Copy the listing below line for line, changing nothing.

▼

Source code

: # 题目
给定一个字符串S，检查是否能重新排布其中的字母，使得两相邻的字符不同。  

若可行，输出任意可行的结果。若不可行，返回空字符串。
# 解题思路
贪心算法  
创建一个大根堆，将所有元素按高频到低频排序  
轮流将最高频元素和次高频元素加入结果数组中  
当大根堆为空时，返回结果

▲

**Answer box**.
Source code

: # 题目
给定一个字符串S，检查是否能重新排布其中的字母，使得两相邻的字符不同。  

若可行，输出任意可行的结果。若不可行，返回空字符串。
# 解题思路
贪心算法  
创建一个大根堆，将所有元素按高频到低频排序  
轮流将最高频元素和次高频元素加入结果数组中  
当大根堆为空时，返回结果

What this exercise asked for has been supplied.